If Burr wasn’t politically dead before he killed Alexander Hamilton, he was certainly dead meat afterwards. Burr fled to Philadelphia to escape arrest and trial for the duel and while there he met up with Charles Williamson, a British spy. Burr told Williamson of his plans for the western territories, and Williamson furthered them to the man who was acting as British Ambassador to the U.S, Anthony Merry. Merry wrote back to England about Burr’s ideas, but was met with an odd lack of interest. Even more bizarre, Aaron Burr returned to Washington to take up his responsibilities as Vice President even as he faced a murder indictment.
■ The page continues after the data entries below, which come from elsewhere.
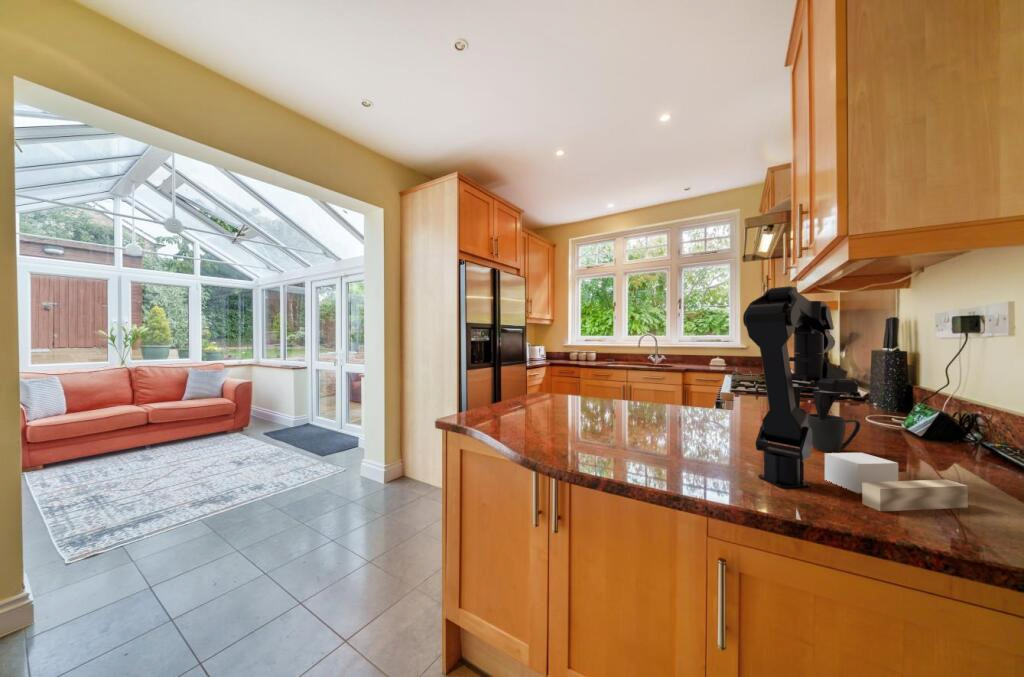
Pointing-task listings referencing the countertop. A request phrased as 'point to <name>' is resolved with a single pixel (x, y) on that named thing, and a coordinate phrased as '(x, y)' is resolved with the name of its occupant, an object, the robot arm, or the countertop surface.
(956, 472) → the countertop surface
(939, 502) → the board
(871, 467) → the block
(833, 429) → the mug
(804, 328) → the robot arm
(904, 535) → the countertop surface
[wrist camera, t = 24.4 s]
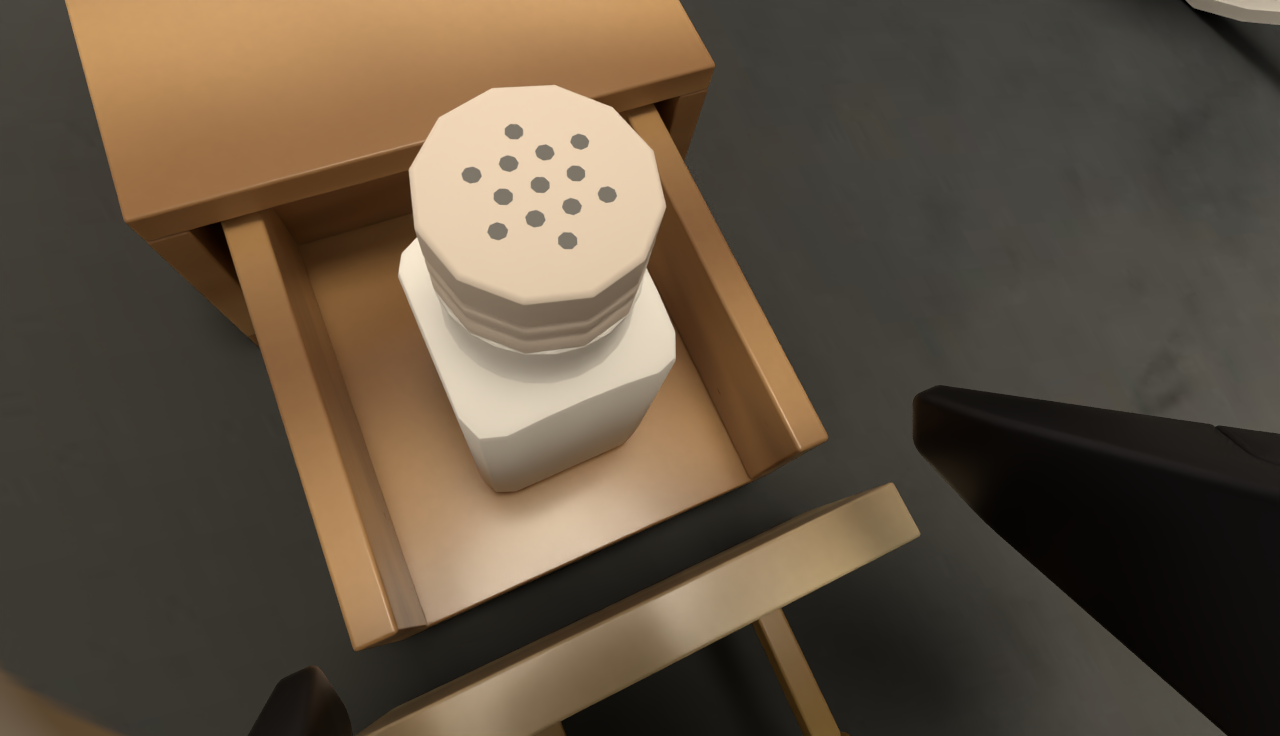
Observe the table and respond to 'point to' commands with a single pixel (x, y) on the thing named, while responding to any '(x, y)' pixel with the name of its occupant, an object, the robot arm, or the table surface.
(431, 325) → the pepper shaker
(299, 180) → the cabinet
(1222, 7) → the cup
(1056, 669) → the table surface
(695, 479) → the drawer
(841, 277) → the table surface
In 1805, Burr again hooked up with Merry with a plan to detach Louisiana Purchase area from the United States. He would charge Britain half a million dollars and requested the British navy show a presence in the Gulf of Mexico. Merry was again met with no support from his superiors. In April, Aaron Burr left for Mississippi Valley areas in search of help with his plans. Along the way he met with a wealthy Irishman named Blennerhassett who agreed to back him, as well as Andrew Jackson who signed on for the part of Burr’s plans involving the takeover of lands owned by Spain. He was also welcomed by Bishop of New Orleans.
Aaron Burr returned to Washington, D.C. in late 1805 where he failed to convince the Spanish Ambassador to the U.S. to take part in his plans to tear apart the country and create a newly independent nation made up of western areas. Burr did successfully collect nearly half a million acres in northwestern Louisiana, however. He instantly began signing up volunteers for his planned expedition. On November 4th, Aaron Burr faced a grand jury in Kentucky on charges of preparing an invasion of Mexico, but was found not guilty. At the same time, his wealthy benefactor Blennerhassett was turning an island in the Ohio River into a weapons and supply headquarters.
Upon learning of this, Ohio’s governor ordered the island and its assets to be seized. Burr met up with Andrew Jackson in Tennessee and was able to secure some much needed boats. On December 29th, Burr showed up with sixty men at Fort Massac, claiming he was only trying to settle his Louisiana land holdings.
Pres. Jefferson received word of Burr’s alleged plans to take over the U.S. and he responded by ordering the arrest of anyone found to be conspiring to invade territories under Spanish control. Aaron Burr made an attempt to flee to Spanish Florida, but was arrested in Mobile, Alabama and transported back to Richmond, Virginia where was arrested for treason.
Chief Justice John Marshall was forced to dismiss the charge of treason due to both lack of evidence and his interpretation that what Burr may have been attempting wasn’t really treason anyway. Marshall’s decision was an instrumental one in that it has been cited as a precedent that merely voicing opposition to the American government is not a crime. After the trial, Aaron Burr traveled to Europe, still trying to secure funding for his grandiose plans to invade Mexico. Upon his return to the U.S. he resumed his law practice in New York.